Stephen Smith, Legal & General’s director of housing said: “Confidence had been relatively stable in the first half of this year but has now taken a small dip. Fewer than half of mortgage advisers that we polled feel that business will get better over the next quarter and 15% now feel it will get worse. This may be as a result of the lack of lending (at reasonable rates and realistic loan-to-values) coming through from banks and building societies despite the Bank of England’s continued programme of quantitative easing. Whatever the case, buyer enquiries do not seem to be translating into mortgage sales for brokers, which means that cashflow is challenged.
“The outlook amongst mortgage brokers for the protection market has been dropping slowly all year. In Q1, 62% of advisers thought that their protection sales would improve over the following three months. This was cut to 56% in Q2 and 49% in Q3. Selling mortgage-related protection remains challenging which is why many advisers have become more involved with family and business protection.
“Looking at mortgage business there seems to be ever-increasing signs of a shift towards house purchase transactions and away from remortgage business.
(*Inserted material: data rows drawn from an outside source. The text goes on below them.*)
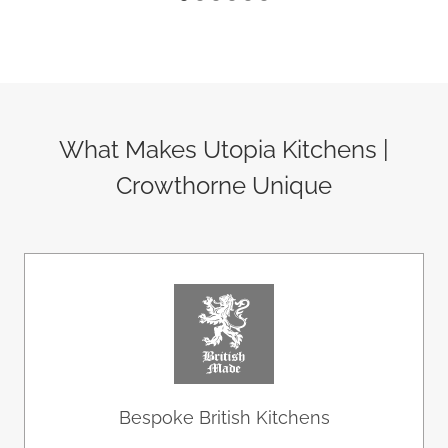
What Makes Utopia Kitchens |
Crowthorne Unique
Bespoke British Kitchens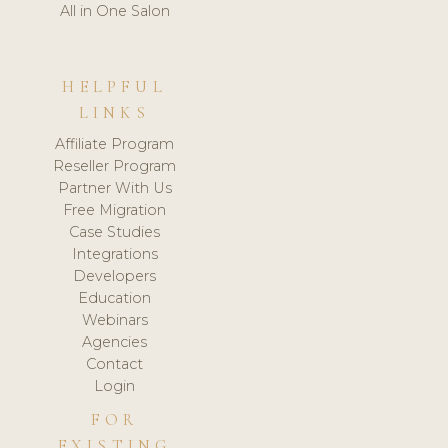
All in One Salon
HELPFUL
LINKS
Affiliate Program
Reseller Program
Partner With Us
Free Migration
Case Studies
Integrations
Developers
Education
Webinars
Agencies
Contact
Login
FOR
EXISTING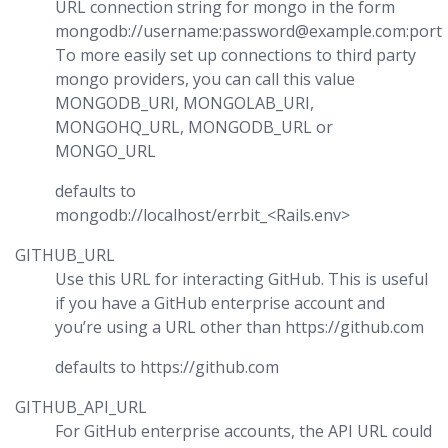
URL connection string for mongo in the form
mongodb://username:password@example.com:port
To more easily set up connections to third party
mongo providers, you can call this value
MONGODB_URI, MONGOLAB_URI,
MONGOHQ_URL, MONGODB_URL or
MONGO_URL
defaults to
mongodb://localhost/errbit_<Rails.env>
GITHUB_URL
Use this URL for interacting GitHub. This is useful
if you have a GitHub enterprise account and
you’re using a URL other than https://github.com
defaults to https://github.com
GITHUB_API_URL
For GitHub enterprise accounts, the API URL could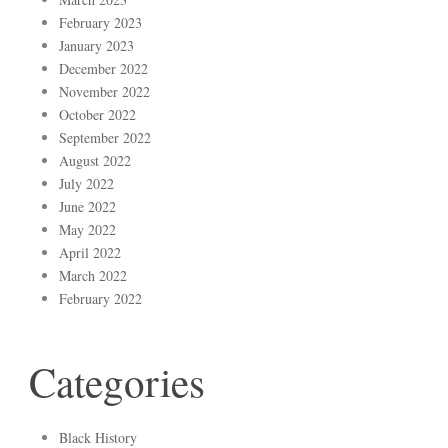
February 2023
January 2023
December 2022
November 2022
October 2022
September 2022
August 2022
July 2022
June 2022
May 2022
April 2022
March 2022
February 2022
Categories
Black History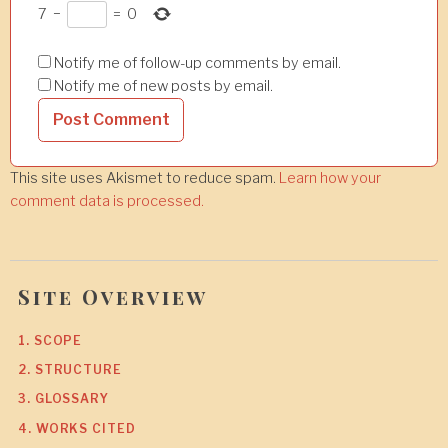
7
−
=
0
Notify me of follow-up comments by email.
Notify me of new posts by email.
This site uses Akismet to reduce spam.
Learn how your
comment data is processed.
Site Overview
1. SCOPE
2. STRUCTURE
3. GLOSSARY
4. WORKS CITED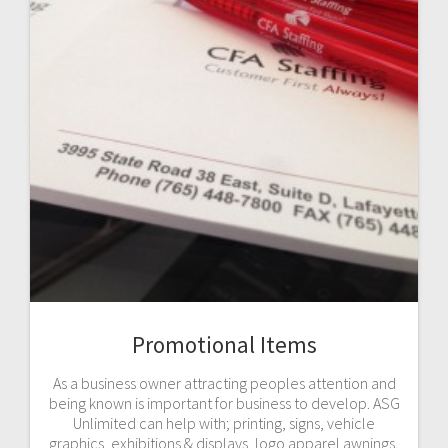
Promotional Items
As a business owner attracting peoples attention and
being known is important for business to develop. ASG
Unlimited can help with; printing, signs, vehicle
graphics, exhibitions & displays, logo apparel awnings,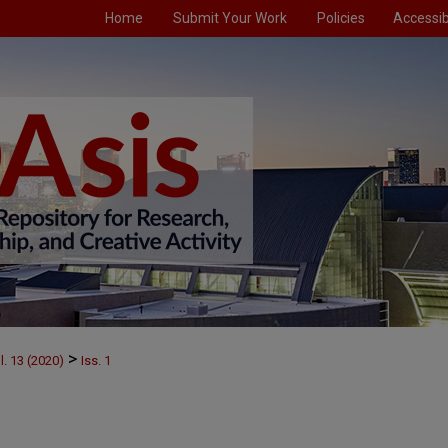
Home
Submit Your Work
Policies
Accessibi
>
l. 13 (2020)
Iss. 1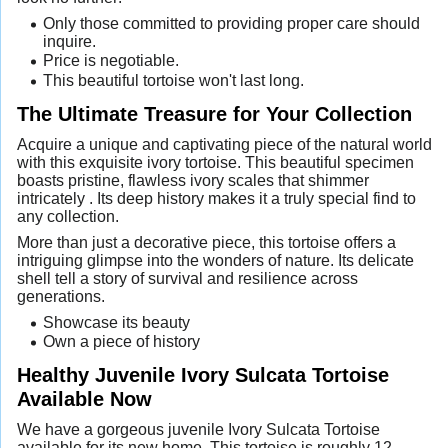
Only those committed to providing proper care should
inquire.
Price is negotiable.
This beautiful tortoise won't last long.
The Ultimate Treasure for Your Collection
Acquire a unique and captivating piece of the natural world
with this exquisite ivory tortoise. This beautiful specimen
boasts pristine, flawless ivory scales that shimmer
intricately . Its deep history makes it a truly special find to
any collection.
More than just a decorative piece, this tortoise offers a
intriguing glimpse into the wonders of nature. Its delicate
shell tell a story of survival and resilience across
generations.
Showcase its beauty
Own a piece of history
Healthy Juvenile Ivory Sulcata Tortoise
Available Now
We have a gorgeous juvenile Ivory Sulcata Tortoise
available for its new home. This tortoise is roughly 12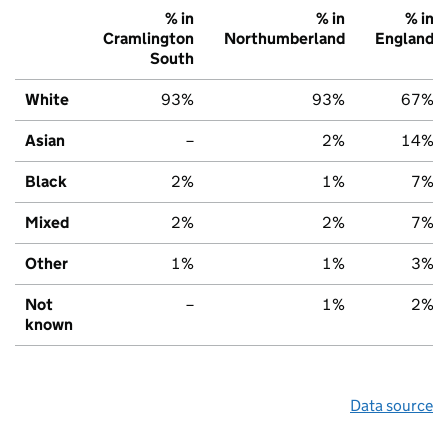
% in
% in
% in
Cramlington
Northumberland
England
South
White
93%
93%
67%
Asian
–
2%
14%
Black
2%
1%
7%
Mixed
2%
2%
7%
Other
1%
1%
3%
Not
–
1%
2%
known
Data source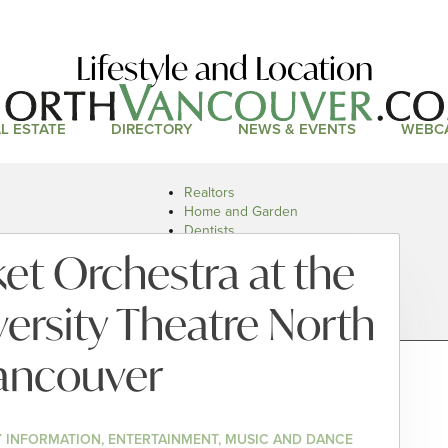
Lifestyle and Location
L ESTATE
DIRECTORY
NEWS & EVENTS
WEBC
Realtors
Home and Garden
Dentists
Doctors and Health
t Orchestra at the
Restaurants
Car Dealers
ersity Theatre North
ancouver
 INFORMATION, ENTERTAINMENT, MUSIC AND DANCE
The average broker predicts that house purchase will make up 43% of their overall mortgage business, up from 40% last quarter and the highest figure since we started this report in 2008. The exact opposite is happening with remortgage transactions, which are predicted to drop to 40% from 43%. Similarly, this is the lowest predicted figure for remortgages that we have recorded.
“So it seems the pendulum is swinging towards house purchase business but this will not gather momentum until housing transactions pick up, funded by an improved flow of good mortgage deals from lenders.”